I met another musician in concert band that had an interest in making beats. At the beginning of band class, he would play a CD of his recent music. I was impressed but I think he was even more impressed with my work after I let him listen to a few of my CDs. He was a grade above me and before he graduated, he introduced me to a guy who was an A&R for a popular local production team which won Grammys and plaques for their work with national recording artists. The three of us started our own production team and by my senior year we already had a song on the Billboard charts. It climbed up to number two on the Billboard Hot 100. In the summer of 2006, right before I was heading to college, we finished up the album with our artist. He was signed to Jive Records. It was cool seeing the label pay for our studio time and extra expenditures (usually food). I was also able to send in music to newcomers like Chris Brown and others who were with Jive. At 17, I received a newfound hope in my life as a producer.

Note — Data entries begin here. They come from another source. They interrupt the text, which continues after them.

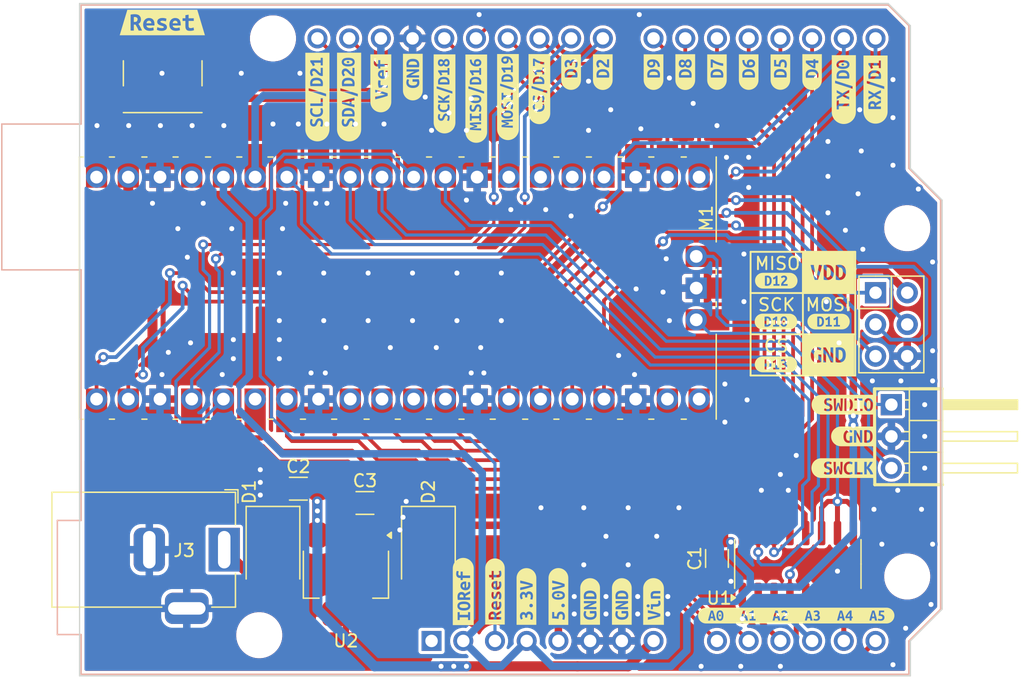
<source format=kicad_pcb>
(kicad_pcb
	(version 20241229)
	(generator "pcbnew")
	(generator_version "9.0")
	(general
		(thickness 1.6)
		(legacy_teardrops no)
	)
	(paper "A4")
	(layers
		(0 "F.Cu" signal)
		(2 "B.Cu" signal)
		(9 "F.Adhes" user "F.Adhesive")
		(11 "B.Adhes" user "B.Adhesive")
		(13 "F.Paste" user)
		(15 "B.Paste" user)
		(5 "F.SilkS" user "F.Silkscreen")
		(7 "B.SilkS" user "B.Silkscreen")
		(1 "F.Mask" user)
		(3 "B.Mask" user)
		(17 "Dwgs.User" user "User.Drawings")
		(19 "Cmts.User" user "User.Comments")
		(21 "Eco1.User" user "User.Eco1")
		(23 "Eco2.User" user "User.Eco2")
		(25 "Edge.Cuts" user)
		(27 "Margin" user)
		(31 "F.CrtYd" user "F.Courtyard")
		(29 "B.CrtYd" user "B.Courtyard")
		(35 "F.Fab" user)
		(33 "B.Fab" user)
		(39 "User.1" user)
		(41 "User.2" user)
		(43 "User.3" user)
		(45 "User.4" user)
	)
	(setup
		(pad_to_mask_clearance 0)
		(allow_soldermask_bridges_in_footprints no)
		(tenting front back)
		(grid_origin 100 100)
		(pcbplotparams
			(layerselection 0x00000000_00000000_55555555_5755f5ff)
			(plot_on_all_layers_selection 0x00000000_00000000_00000000_00000000)
			(disableapertmacros no)
			(usegerberextensions no)
			(usegerberattributes yes)
			(usegerberadvancedattributes yes)
			(creategerberjobfile yes)
			(dashed_line_dash_ratio 12.000000)
			(dashed_line_gap_ratio 3.000000)
			(svgprecision 4)
			(plotframeref no)
			(mode 1)
			(useauxorigin no)
			(hpglpennumber 1)
			(hpglpenspeed 20)
			(hpglpendiameter 15.000000)
			(pdf_front_fp_property_popups yes)
			(pdf_back_fp_property_popups yes)
			(pdf_metadata yes)
			(pdf_single_document no)
			(dxfpolygonmode yes)
			(dxfimperialunits yes)
			(dxfusepcbnewfont yes)
			(psnegative no)
			(psa4output no)
			(plot_black_and_white yes)
			(plotinvisibletext no)
			(sketchpadsonfab no)
			(plotpadnumbers no)
			(hidednponfab no)
			(sketchdnponfab yes)
			(crossoutdnponfab yes)
			(subtractmaskfromsilk no)
			(outputformat 1)
			(mirror no)
			(drillshape 1)
			(scaleselection 1)
			(outputdirectory "")
		)
	)
	(net 0 "")
	(net 1 "VDD")
	(net 2 "GND")
	(net 3 "Net-(M1-GP26)")
	(net 4 "Net-(M1-GP27)")
	(net 5 "Net-(M1-GP28)")
	(net 6 "unconnected-(M1-3V3_EN-Pad37)")
	(net 7 "nRESET")
	(net 8 "VREF")
	(net 9 "unconnected-(M1-3V3_EN-Pad37)_1")
	(net 10 "VIN")
	(net 11 "Net-(A1-A0)")
	(net 12 "Net-(A1-A1)")
	(net 13 "Net-(A1-A4)")
	(net 14 "Net-(A1-A3)")
	(net 15 "unconnected-(A1-NC-Pad1)")
	(net 16 "Net-(A1-A2)")
	(net 17 "Net-(A1-A5)")
	(net 18 "GP20")
	(net 19 "GP6")
	(net 20 "GP18")
	(net 21 "GP4")
	(net 22 "GP7")
	(net 23 "GP0")
	(net 24 "GP16")
	(net 25 "GP9")
	(net 26 "GP17")
	(net 27 "GP21")
	(net 28 "GP19")
	(net 29 "GP5")
	(net 30 "GP3")
	(net 31 "GP2")
	(net 32 "GP1")
	(net 33 "GP8")
	(net 34 "GP14")
	(net 35 "GP15")
	(net 36 "GP22")
	(net 37 "GP11")
	(net 38 "GP12")
	(net 39 "GP10")
	(net 40 "GP13")
	(net 41 "+5V")
	(net 42 "Net-(D2-A)")
	(net 43 "Net-(D1-A)")
	(net 44 "unconnected-(M1-VBUS-Pad40)")
	(net 45 "SWCLK")
	(net 46 "SWDIO")
	(footprint "kibuzzard-6811E80A" (layer "F.Cu") (at 135.56 102.7 90))
	(footprint "kibuzzard-6811EEF0" (layer "F.Cu") (at 91.1354 98.73))
	(footprint "kibuzzard-6811ED4D" (layer "F.Cu") (at 121.336 104.064 90))
	(footprint "Capacitor_SMD:C_1206_3216Metric_Pad1.33x1.80mm_HandSolder" (layer "F.Cu") (at 135.56 141.656 -90))
	(footprint "Package_TO_SOT_SMD:SOT-223-3_TabPin2" (layer "F.Cu") (at 105.842 142.926 -90))
	(footprint "MountingHole:MountingHole_3.2mm_M3_DIN965" (layer "F.Cu") (at 150.8 115.2))
	(footprint "kibuzzard-6811E8EF" (layer "F.Cu") (at 145.7 129.337))
	(footprint "kibuzzard-681112FC" (layer "F.Cu") (at 144.5008 122.6822))
	(footprint "kibuzzard-68111301" (layer "F.Cu") (at 140.2844 126.109049))
	(footprint "kibuzzard-6811E822" (layer "F.Cu") (at 143.18 102.7 90))
	(footprint "kibuzzard-6811ECDC" (layer "F.Cu") (at 106.096 104.699 90))
	(footprint "kibuzzard-681112F5" (layer "F.Cu") (at 140.2844 122.6822))
	(footprint "Library:RaspberryPi_Pico" (layer "F.Cu") (at 110 120 90))
	(footprint "kibuzzard-6811E8BA" (layer "F.Cu") (at 130.48 145.1 90))
	(footprint "kibuzzard-6811E8A2" (layer "F.Cu") (at 122.86 144.7 90))
	(footprint "Connector_BarrelJack:BarrelJack_Horizontal" (layer "F.Cu") (at 96.094 140.9525))
	(footprint "kibuzzard-681112EB" (layer "F.Cu") (at 140.3098 119.4056))
	(footprint "Diode_SMD:D_SMB" (layer "F.Cu") (at 112.446 141.148 -90))
	(footprint "MountingHole:MountingHole_3.2mm_M3_DIN965" (layer "F.Cu") (at 98.9 147.8))
	(footprint "Library:Button_Omron_B3SN_6.0x6.0mm" (layer "F.Cu") (at 91.166 102.794 180))
	(footprint "kibuzzard-6811E7BB" (layer "F.Cu") (at 108.636 103.6 90))
	(footprint "Connector_PinHeader_2.54mm:PinHeader_1x03_P2.54mm_Horizontal" (layer "F.Cu") (at 149.53 129.337))
	(footprint "kibuzzard-6811ED69" (layer "F.Cu") (at 145.72 104.1 90))
	(footprint "kibuzzard-68111259" (layer "F.Cu") (at 141.91 146.228))
	(footprint "kibuzzard-6811E88B" (layer "F.Cu") (at 115.24 144.3 90))
	(footprint "Diode_SMD:D_SMB"
		(layer "F.Cu")
		(uuid "a631de88-75ed-4cbc-9c8c-22037d1c8106")
		(at 100 141.148 -90)
		(descr "Diode SMB (DO-214AA)")
		(tags "Diode SMB (DO-214AA)")
		(property "Reference" "D1"
			(at -4.826 1.905 90)
			(layer "F.SilkS")
			(uuid "1ee1734e-537b-4995-b914-9bcde2eaa5e2")
			(effects
				(font
					(size 1 1)
					(thickness 0.15)
				)
			)
		)
		(property "Value" "~"
			(at 0 3.1 270)
			(layer "F.Fab")
			(uuid "0fcba8b0-d346-4eb0-880d-c321b7f91db3")
			(effects
				(font
					(size 1 1)
					(thickness 0.15)
				)
			)
		)
		(property "Datasheet" ""
			(at 0 0 270)
			(unlocked yes)
			(layer "F.Fab")
			(hide yes)
			(uuid "999e9d90-2cc1-4bf6-b073-54b8a0c735de")
			(effects
				(font
					(size 1.27 1.27)
					(thickness 0.15)
				)
			)
		)
		(property "Description" "Diode"
			(at 0 0 270)
			(unlocked yes)
			(layer "F.Fab")
			(hide yes)
			(uuid "6a98471f-9996-4a5e-813c-b3f51e22b679")
			(effects
				(font
					(size 1.27 1.27)
					(thickness 0.15)
				)
			)
		)
		(property "Sim.Device" "D"
			(at 0 0 270)
			(unlocked yes)
			(layer "F.Fab")
			(hide yes)
			(uuid "241fac98-5548-4f4d-94bc-06098d7dfa5a")
			(effects
				(font
					(size 1 1)
					(thickness 0.15)
				)
			)
		)
		(property "Sim.Pins" "1=K 2=A"
			(at 0 0 270)
			(unlocked yes)
			(layer "F.Fab")
			(hide yes)
			(uuid "0cc78bb6-e5f6-494c-9bb1-07918a4ee1ef")
			(effects
				(font
					(size 1 1)
					(thickness 0.15)
				)
			)
		)
		(property ki_fp_filters "TO-???* *_Diode_* *SingleDiode* D_*")
		(path "/0f83eaf4-e55d-4d0c-b9d6-b900b4d0b038")
		(sheetname "/")
		(sheetfile "picoarduino.kicad_sch")
		(attr smd)
		(fp_line
			(start -3.66 2.15)
			(end 2.15 2.15)
			(stroke
				(width 0.12)
				(type solid)
			)
			(layer "F.SilkS")
			(uuid "7e10a0c5-42f3-4ae6-8a78-ec6449ee9f8a")
		)
		(fp_line
			(start -3.66 -2.15)
			(end -3.66 2.15)
			(stroke
				(width 0.12)
				(type solid)
			)
			(layer "F.SilkS")
			(uuid "63c779f7-a028-4b9e-b7be-711ca8b93bcb")
		)
		(fp_line
			(start -3.66 -2.15)
			(end 2.15 -2.15)
			(stroke
				(width 0.12)
				(type solid)
			)
			(layer "F.SilkS")
			(uuid "f8258579-9459-4959-ad90-e6cd3b90d272")
		)
		(fp_line
			(start -3.65 2.25)
			(end -3.65 -2.25)
			(stroke
				(width 0.05)
				(type solid)
			)
			(layer "F.CrtYd")
			(uuid "8371a33d-7880-4996-85d2-37c79457ddd2")
		)
		(fp_line
			(start 3.65 2.25)
			(end -3.65 2.25)
			(stroke
				(width 0.05)
				(type so
... [642260 chars truncated]
</source>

I felt a little discouraged and intimidated being the only kid in that seminar I mentioned earlier. It wasn’t the only time that I was the sole kid in a room full of adults but being there gave me an advantage to those who were of my age. Its also amazing how God sent me through several schools but the one I finally finished at was where I would meet someone who would jumpstart my career as a producer. God guided me through it. I worked so hard at writing raps in my preteen/early teenage years. If it was up to me, I would’ve been a rapper instead of a producer but God obviously had better plans. I leave you with a devotional passage I read from my NIV Bible: 


If you have only come as far as asking God for things, you have never come to the point of understanding the least bit of what surrender really means. You protest, saying, “I asked God for the Holy Spirit, but He didn’t give me the rest and peace I expected. “ And instantly God puts His finger on the reason- you are not seeking the Lord at all; you are asking something for yourself. Jesus said, “Ask, and it will be given to you…” (Matthew 7:7). Ask God for what you want and do not be concerned about asking for the wrong thing, because as you draw ever closer to Him, you will cease asking for things altogether. “Your father knows the things you have need of before you ask Him” (Matthew 6:8). Then why should you ask? So that you may get to know Him. Are you seeking great things for yourself? Have you said, “Oh, Lord, completely fill me with your Holy Spirit”? If God does not, it is because you are not totally surrendered to Him; there is something you still refuse to do. God always ignores your present level of completeness in favor of your ultimate future completeness. He is not concerned about making you blessed and happy right now, but He’s continually working out His ultimate perfection for you.